Development not permitted

AA.1.  Development is not permitted by Class AA if—

(a)permission to use the dwellinghouse as a dwellinghouse has been granted only by virtue of Class M, MA, N, O, P, PA or Q of Part 3 of this Schedule (changes of use);

(b)the dwellinghouse is located on—

(i)article 2(3) land; or

(ii)a site of special scientific interest;

(c)the dwellinghouse was constructed before 1st July 1948 or after 28th October 2018;

(d)the existing dwellinghouse has been enlarged by the addition of one or more storeys above the original dwellinghouse, whether in reliance on the permission granted by Class AA or otherwise;

(e)following the development the height of the highest part of the roof of the dwellinghouse would exceed 18 metres;

(f)following the development the height of the highest part of the roof of the dwellinghouse would exceed the height of the highest part of the roof of the existing dwellinghouse by more than—

(i)3.5 metres, where the existing dwellinghouse consists of one storey; or

(ii)7 metres, where the existing dwellinghouse consists of more than one storey;

(g)the dwellinghouse is not detached and following the development the height of the highest part of its roof would exceed by more than 3.5 metres—

(i)in the case of a semi-detached house, the height of the highest part of the roof of the building with which it shares a party wall (or, as the case may be, which has a main wall adjoining its main wall); or

(ii)in the case of a terrace house, the height of the highest part of the roof of every other building in the row in which it is situated;

(h)the floor to ceiling height of any additional storey, measured internally, would exceed the lower of—

(i)3 metres; or

(ii)the floor to ceiling height, measured internally, of any storey of the principal part of the existing dwellinghouse;

(i)any additional storey is constructed other than on the principal part of the dwellinghouse;

(j)the development would include the provision of visible support structures on or attached to the exterior of the dwellinghouse upon completion of the development; or

(k)the development would include any engineering operations other than works within the curtilage of the dwellinghouse to strengthen its existing walls or existing foundations.

 

Mark’s comments.

“This except of the legislation probably reads as a long (confuing and boring!) checklist; that’s exactly what it is.  Think of it in these terms, the Government has said you can build X within the curtilage of your dwellinghouse (there are two terms I’ll need to talk about in another post).  However, if you want to build X you must comply with a series of “rules”.  If you do not, whatever you want to build needs planning permission.  If you’ve gone ahead and built it anyway, its at your own risk and you might well be told to knock it down again.”

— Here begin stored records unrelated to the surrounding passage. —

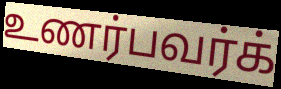
உணர்பவர்க்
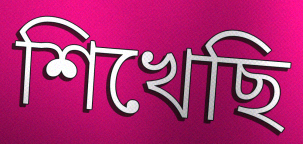
শিখেছি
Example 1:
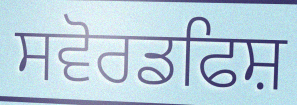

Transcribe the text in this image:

ਸਵੋਰਡਫਿਸ਼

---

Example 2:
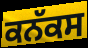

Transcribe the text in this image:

ਕਨੱਕਸ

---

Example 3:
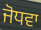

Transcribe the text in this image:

ਜੋਧਵਾ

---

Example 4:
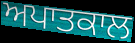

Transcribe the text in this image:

ਅਪਾਤਕਾਲ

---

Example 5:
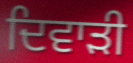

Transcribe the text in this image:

ਦਿਵਾੜੀ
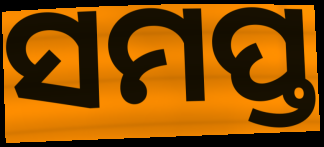
ସମପ୍ତ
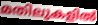
മതിലുകളിൽ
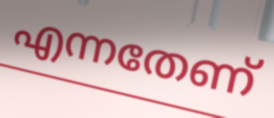
എന്നതേണ്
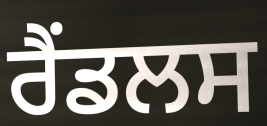
ਰੈਂਡਲਸ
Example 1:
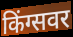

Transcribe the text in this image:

किंग्सवर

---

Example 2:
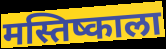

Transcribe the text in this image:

मस्तिष्काला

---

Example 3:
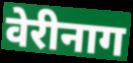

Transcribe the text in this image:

वेरीनाग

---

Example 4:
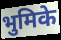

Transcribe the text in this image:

भुमिके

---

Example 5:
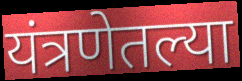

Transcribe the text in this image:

यंत्रणेतल्या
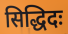
सिद्धिदः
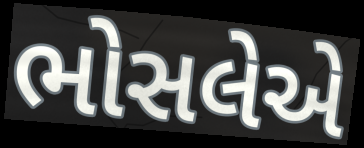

What is the point of putting this here?  Well I guess its an attempt to convince you that this isn’t as simple as, “the man down the pub told me that his mate Barry was told by his mechanic Steve that he could have an 8m extension without checking first”.  Please don’t listen to him, or at least smile sweetly if its his turn to get a round in!

Some will suggest that its too expensive to ask for the advice of a planning consultant.  In most cases I’d suggest your houses is the most expensive thing you own, do you really want to take the risk of adding something to it when you’re not 100% sure you’re allowed?  I know I wouldn’t.